(Data to process)

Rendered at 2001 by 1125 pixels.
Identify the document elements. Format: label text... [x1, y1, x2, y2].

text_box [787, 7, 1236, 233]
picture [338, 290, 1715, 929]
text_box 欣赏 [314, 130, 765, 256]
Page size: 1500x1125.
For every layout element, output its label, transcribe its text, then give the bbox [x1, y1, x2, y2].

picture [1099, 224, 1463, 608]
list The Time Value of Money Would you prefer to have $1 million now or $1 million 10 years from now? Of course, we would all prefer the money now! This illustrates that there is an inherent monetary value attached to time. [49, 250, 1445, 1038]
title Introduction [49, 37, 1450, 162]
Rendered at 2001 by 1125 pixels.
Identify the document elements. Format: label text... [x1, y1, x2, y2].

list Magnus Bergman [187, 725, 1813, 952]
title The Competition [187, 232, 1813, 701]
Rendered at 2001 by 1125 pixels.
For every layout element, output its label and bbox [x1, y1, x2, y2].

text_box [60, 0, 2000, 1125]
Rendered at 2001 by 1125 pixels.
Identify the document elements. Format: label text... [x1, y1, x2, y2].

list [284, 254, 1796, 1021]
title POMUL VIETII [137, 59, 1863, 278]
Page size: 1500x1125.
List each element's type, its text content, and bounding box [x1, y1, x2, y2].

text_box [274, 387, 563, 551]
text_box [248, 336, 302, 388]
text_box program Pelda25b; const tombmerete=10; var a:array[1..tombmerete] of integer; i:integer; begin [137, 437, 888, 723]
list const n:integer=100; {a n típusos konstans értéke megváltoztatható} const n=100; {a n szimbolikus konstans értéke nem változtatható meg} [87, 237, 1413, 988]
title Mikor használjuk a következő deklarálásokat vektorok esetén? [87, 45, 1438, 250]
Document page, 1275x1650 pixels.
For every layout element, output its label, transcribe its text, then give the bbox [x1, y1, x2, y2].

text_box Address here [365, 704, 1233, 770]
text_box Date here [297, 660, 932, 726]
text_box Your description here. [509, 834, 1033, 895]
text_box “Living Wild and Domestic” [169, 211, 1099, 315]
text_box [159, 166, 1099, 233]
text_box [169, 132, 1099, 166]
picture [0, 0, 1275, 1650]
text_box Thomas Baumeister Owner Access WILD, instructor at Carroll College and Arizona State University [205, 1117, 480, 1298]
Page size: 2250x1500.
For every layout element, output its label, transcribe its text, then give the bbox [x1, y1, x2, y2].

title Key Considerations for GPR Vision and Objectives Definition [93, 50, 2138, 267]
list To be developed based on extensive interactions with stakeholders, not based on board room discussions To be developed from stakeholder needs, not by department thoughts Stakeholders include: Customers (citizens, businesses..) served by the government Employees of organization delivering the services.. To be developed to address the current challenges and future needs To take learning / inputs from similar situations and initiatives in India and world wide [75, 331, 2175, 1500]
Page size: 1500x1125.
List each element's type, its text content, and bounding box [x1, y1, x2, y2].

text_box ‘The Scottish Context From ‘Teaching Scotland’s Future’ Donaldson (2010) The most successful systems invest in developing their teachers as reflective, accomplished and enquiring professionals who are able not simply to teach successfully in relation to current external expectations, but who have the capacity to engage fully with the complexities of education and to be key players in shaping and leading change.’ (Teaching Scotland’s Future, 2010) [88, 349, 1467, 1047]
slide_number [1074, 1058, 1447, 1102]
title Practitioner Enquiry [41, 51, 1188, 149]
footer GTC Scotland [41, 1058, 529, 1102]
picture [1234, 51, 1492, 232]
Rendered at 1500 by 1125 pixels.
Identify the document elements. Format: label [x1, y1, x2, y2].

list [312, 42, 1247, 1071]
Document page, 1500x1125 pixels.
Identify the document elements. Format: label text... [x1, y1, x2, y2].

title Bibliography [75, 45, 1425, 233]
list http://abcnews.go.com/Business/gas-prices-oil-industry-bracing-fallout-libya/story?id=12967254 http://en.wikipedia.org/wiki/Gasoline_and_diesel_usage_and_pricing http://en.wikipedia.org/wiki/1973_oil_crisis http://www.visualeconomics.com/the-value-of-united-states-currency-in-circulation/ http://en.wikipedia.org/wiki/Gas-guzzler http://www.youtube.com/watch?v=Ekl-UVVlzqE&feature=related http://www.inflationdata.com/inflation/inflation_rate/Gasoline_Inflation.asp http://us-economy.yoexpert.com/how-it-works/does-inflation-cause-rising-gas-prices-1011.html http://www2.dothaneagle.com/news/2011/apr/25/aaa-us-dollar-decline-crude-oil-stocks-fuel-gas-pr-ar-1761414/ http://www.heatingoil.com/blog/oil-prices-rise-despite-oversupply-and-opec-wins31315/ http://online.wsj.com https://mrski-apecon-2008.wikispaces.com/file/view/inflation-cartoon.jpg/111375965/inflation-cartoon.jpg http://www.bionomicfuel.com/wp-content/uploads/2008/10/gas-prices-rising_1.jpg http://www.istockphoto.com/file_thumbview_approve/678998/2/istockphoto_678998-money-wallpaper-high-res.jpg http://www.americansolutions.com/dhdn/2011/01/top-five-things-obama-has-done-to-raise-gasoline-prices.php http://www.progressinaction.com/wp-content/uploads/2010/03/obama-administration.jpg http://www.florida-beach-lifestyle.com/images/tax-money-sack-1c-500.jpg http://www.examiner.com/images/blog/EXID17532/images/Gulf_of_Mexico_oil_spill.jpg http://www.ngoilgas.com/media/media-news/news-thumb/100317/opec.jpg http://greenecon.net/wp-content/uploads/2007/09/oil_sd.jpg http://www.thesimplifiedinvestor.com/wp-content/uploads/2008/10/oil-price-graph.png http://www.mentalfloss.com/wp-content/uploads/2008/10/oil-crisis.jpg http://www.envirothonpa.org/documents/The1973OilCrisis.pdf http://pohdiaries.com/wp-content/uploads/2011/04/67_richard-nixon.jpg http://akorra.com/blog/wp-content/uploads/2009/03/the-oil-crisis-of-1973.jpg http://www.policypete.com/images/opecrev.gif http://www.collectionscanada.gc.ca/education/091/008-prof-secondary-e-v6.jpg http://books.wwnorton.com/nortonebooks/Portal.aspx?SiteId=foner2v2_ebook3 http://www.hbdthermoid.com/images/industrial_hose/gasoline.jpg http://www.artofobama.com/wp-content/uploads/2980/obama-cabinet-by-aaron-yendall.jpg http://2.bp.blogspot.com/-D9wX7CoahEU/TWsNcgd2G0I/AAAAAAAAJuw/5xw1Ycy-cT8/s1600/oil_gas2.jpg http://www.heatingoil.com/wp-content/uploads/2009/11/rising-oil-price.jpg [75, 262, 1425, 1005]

(End Data to process)

== Task ==
In the answer, each line of the data must appear exactly as written.

== Output of the task ==
Rendered at 2001 by 1125 pixels.
Identify the document elements. Format: label text... [x1, y1, x2, y2].

text_box [787, 7, 1236, 233]
picture [338, 290, 1715, 929]
text_box 欣赏 [314, 130, 765, 256]
Page size: 1500x1125.
For every layout element, output its label, transcribe its text, then give the bbox [x1, y1, x2, y2].

picture [1099, 224, 1463, 608]
list The Time Value of Money Would you prefer to have $1 million now or $1 million 10 years from now? Of course, we would all prefer the money now! This illustrates that there is an inherent monetary value attached to time. [49, 250, 1445, 1038]
title Introduction [49, 37, 1450, 162]
Rendered at 2001 by 1125 pixels.
Identify the document elements. Format: label text... [x1, y1, x2, y2].

list Magnus Bergman [187, 725, 1813, 952]
title The Competition [187, 232, 1813, 701]
Rendered at 2001 by 1125 pixels.
For every layout element, output its label and bbox [x1, y1, x2, y2].

text_box [60, 0, 2000, 1125]
Rendered at 2001 by 1125 pixels.
Identify the document elements. Format: label text... [x1, y1, x2, y2].

list [284, 254, 1796, 1021]
title POMUL VIETII [137, 59, 1863, 278]
Page size: 1500x1125.
List each element's type, its text content, and bounding box [x1, y1, x2, y2].

text_box [274, 387, 563, 551]
text_box [248, 336, 302, 388]
text_box program Pelda25b; const tombmerete=10; var a:array[1..tombmerete] of integer; i:integer; begin [137, 437, 888, 723]
list const n:integer=100; {a n típusos konstans értéke megváltoztatható} const n=100; {a n szimbolikus konstans értéke nem változtatható meg} [87, 237, 1413, 988]
title Mikor használjuk a következő deklarálásokat vektorok esetén? [87, 45, 1438, 250]
Document page, 1275x1650 pixels.
For every layout element, output its label, transcribe its text, then give the bbox [x1, y1, x2, y2].

text_box Address here [365, 704, 1233, 770]
text_box Date here [297, 660, 932, 726]
text_box Your description here. [509, 834, 1033, 895]
text_box “Living Wild and Domestic” [169, 211, 1099, 315]
text_box [159, 166, 1099, 233]
text_box [169, 132, 1099, 166]
picture [0, 0, 1275, 1650]
text_box Thomas Baumeister Owner Access WILD, instructor at Carroll College and Arizona State University [205, 1117, 480, 1298]
Page size: 2250x1500.
For every layout element, output its label, transcribe its text, then give the bbox [x1, y1, x2, y2].

title Key Considerations for GPR Vision and Objectives Definition [93, 50, 2138, 267]
list To be developed based on extensive interactions with stakeholders, not based on board room discussions To be developed from stakeholder needs, not by department thoughts Stakeholders include: Customers (citizens, businesses..) served by the government Employees of organization delivering the services.. To be developed to address the current challenges and future needs To take learning / inputs from similar situations and initiatives in India and world wide [75, 331, 2175, 1500]
Page size: 1500x1125.
List each element's type, its text content, and bounding box [x1, y1, x2, y2].

text_box ‘The Scottish Context From ‘Teaching Scotland’s Future’ Donaldson (2010) The most successful systems invest in developing their teachers as reflective, accomplished and enquiring professionals who are able not simply to teach successfully in relation to current external expectations, but who have the capacity to engage fully with the complexities of education and to be key players in shaping and leading change.’ (Teaching Scotland’s Future, 2010) [88, 349, 1467, 1047]
slide_number [1074, 1058, 1447, 1102]
title Practitioner Enquiry [41, 51, 1188, 149]
footer GTC Scotland [41, 1058, 529, 1102]
picture [1234, 51, 1492, 232]
Rendered at 1500 by 1125 pixels.
Identify the document elements. Format: label [x1, y1, x2, y2].

list [312, 42, 1247, 1071]
Document page, 1500x1125 pixels.
Identify the document elements. Format: label text... [x1, y1, x2, y2].

title Bibliography [75, 45, 1425, 233]
list http://abcnews.go.com/Business/gas-prices-oil-industry-bracing-fallout-libya/story?id=12967254 http://en.wikipedia.org/wiki/Gasoline_and_diesel_usage_and_pricing http://en.wikipedia.org/wiki/1973_oil_crisis http://www.visualeconomics.com/the-value-of-united-states-currency-in-circulation/ http://en.wikipedia.org/wiki/Gas-guzzler http://www.youtube.com/watch?v=Ekl-UVVlzqE&feature=related http://www.inflationdata.com/inflation/inflation_rate/Gasoline_Inflation.asp http://us-economy.yoexpert.com/how-it-works/does-inflation-cause-rising-gas-prices-1011.html http://www2.dothaneagle.com/news/2011/apr/25/aaa-us-dollar-decline-crude-oil-stocks-fuel-gas-pr-ar-1761414/ http://www.heatingoil.com/blog/oil-prices-rise-despite-oversupply-and-opec-wins31315/ http://online.wsj.com https://mrski-apecon-2008.wikispaces.com/file/view/inflation-cartoon.jpg/111375965/inflation-cartoon.jpg http://www.bionomicfuel.com/wp-content/uploads/2008/10/gas-prices-rising_1.jpg http://www.istockphoto.com/file_thumbview_approve/678998/2/istockphoto_678998-money-wallpaper-high-res.jpg http://www.americansolutions.com/dhdn/2011/01/top-five-things-obama-has-done-to-raise-gasoline-prices.php http://www.progressinaction.com/wp-content/uploads/2010/03/obama-administration.jpg http://www.florida-beach-lifestyle.com/images/tax-money-sack-1c-500.jpg http://www.examiner.com/images/blog/EXID17532/images/Gulf_of_Mexico_oil_spill.jpg http://www.ngoilgas.com/media/media-news/news-thumb/100317/opec.jpg http://greenecon.net/wp-content/uploads/2007/09/oil_sd.jpg http://www.thesimplifiedinvestor.com/wp-content/uploads/2008/10/oil-price-graph.png http://www.mentalfloss.com/wp-content/uploads/2008/10/oil-crisis.jpg http://www.envirothonpa.org/documents/The1973OilCrisis.pdf http://pohdiaries.com/wp-content/uploads/2011/04/67_richard-nixon.jpg http://akorra.com/blog/wp-content/uploads/2009/03/the-oil-crisis-of-1973.jpg http://www.policypete.com/images/opecrev.gif http://www.collectionscanada.gc.ca/education/091/008-prof-secondary-e-v6.jpg http://books.wwnorton.com/nortonebooks/Portal.aspx?SiteId=foner2v2_ebook3 http://www.hbdthermoid.com/images/industrial_hose/gasoline.jpg http://www.artofobama.com/wp-content/uploads/2980/obama-cabinet-by-aaron-yendall.jpg http://2.bp.blogspot.com/-D9wX7CoahEU/TWsNcgd2G0I/AAAAAAAAJuw/5xw1Ycy-cT8/s1600/oil_gas2.jpg http://www.heatingoil.com/wp-content/uploads/2009/11/rising-oil-price.jpg [75, 262, 1425, 1005]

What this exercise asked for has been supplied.